Ahhhhhhh. This is the one thing you should not use ChatGPT for. Specifically ChatGPT. It will unavoidably mangle the text, it will subtly twist style if not argument. It will even do so in a not-so-subtle way, even if specifically ordered not to do so. To be clear, this is directed mostly against the thinking models, o3 onwards, and is entirely applicable to 5.5 Thinking. I am screaming because I have learned this failure mode the hard way.

If you care to share the exact text ChatGPT came up with, and which you shared with Claude, I'd be grateful. Put it in rentry.co or something similar if you don't want to share an anonymous chat. I would bet my hat that it's mangled things to a degree that would make even me sigh, shake my head and declare that doesn't sound or talk like me.

I think we probably still have a year or two, maybe longer, until it can say “this guy always misspells the word “they’re”, uses the Oxford comma, uses British English for colour but -ize for those word endings, has an average sentence length of x and enjoys using semicolons before “it follows”, it must be @name”. We’ll get there, though.

Agreed.

Is there any free AI I can try stylometry on? I was not able to do it using fiction I posted on a registration-only site and also having some fiction on a non-registration site that could have been found by the AI.

Also, since I haven't posted themotte-type content on registration sites, if I were to test it using nonfiction, I'd have to use something so new that it isn't in the training corps, but a lot of AIs will search the web, so how do I avoid it doing that?

Free AI? Your best bet is to use Gemini 3.1 Pro, which is available for free on AI Studio or the Gemini app. I'd recommend the former.

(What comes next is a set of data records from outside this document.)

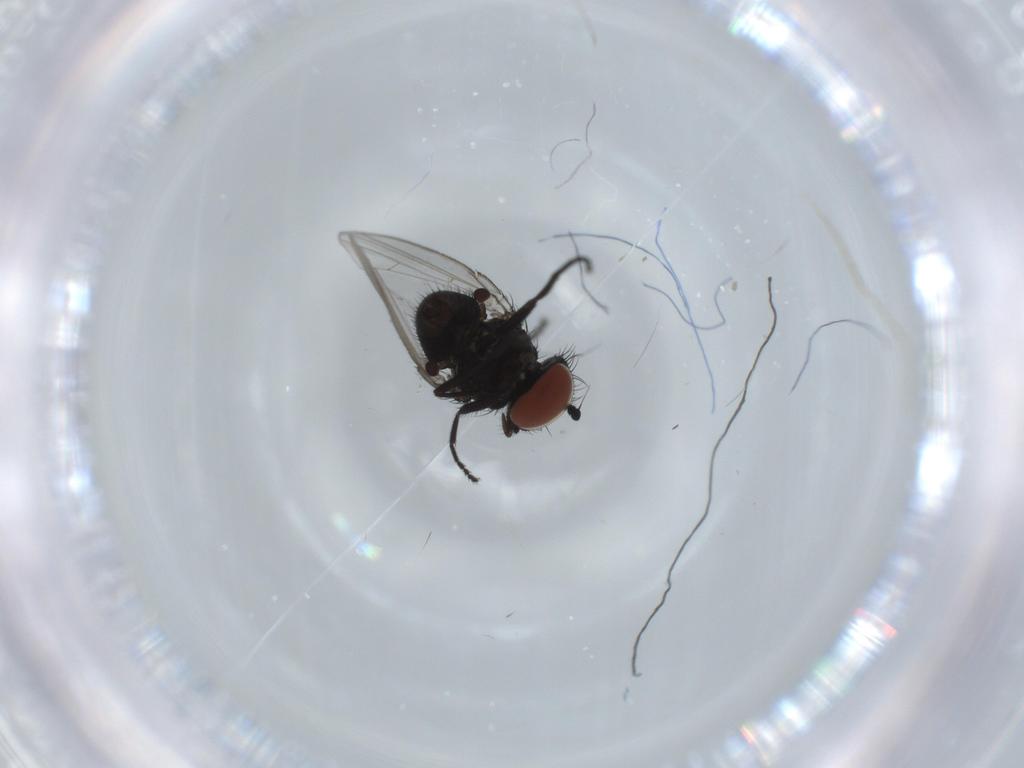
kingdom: Animalia
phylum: Arthropoda
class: Insecta
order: Diptera
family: Milichiidae
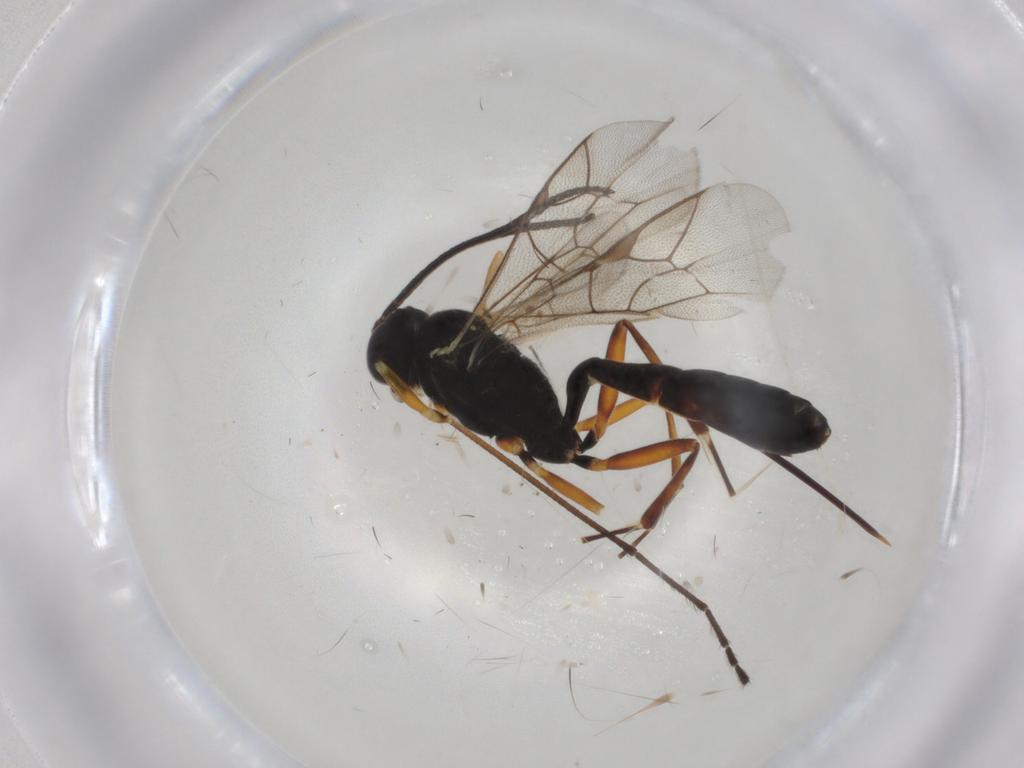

OTOH, I wouldn't recommend you try that at all. You'll get poor results, I've singled out Opus 4.7 because it's qualitatively superior to everything that came before. You can technically use it for free on LM Arena, I suppose.

https://arena.ai/

Choose direct mode, then specifically select Opus 4.7

Disregard. They don't have Opus. It's probably too expensive for them to just give away for free.

If you use Gemini 3.1 Pro on AIS, the sidebar should let you choose to turn grounding with Google search off. That'll prevent the model from searching at all, which I don't think you can do in the official app.

Once again, I advise you don't bother. Claude or bust, and I say this after trying this a lot. Either pay up for the plan, or if you really want, I can try it on your behalf. I don't have Max anymore, but a few trials won't be something I'll turn down.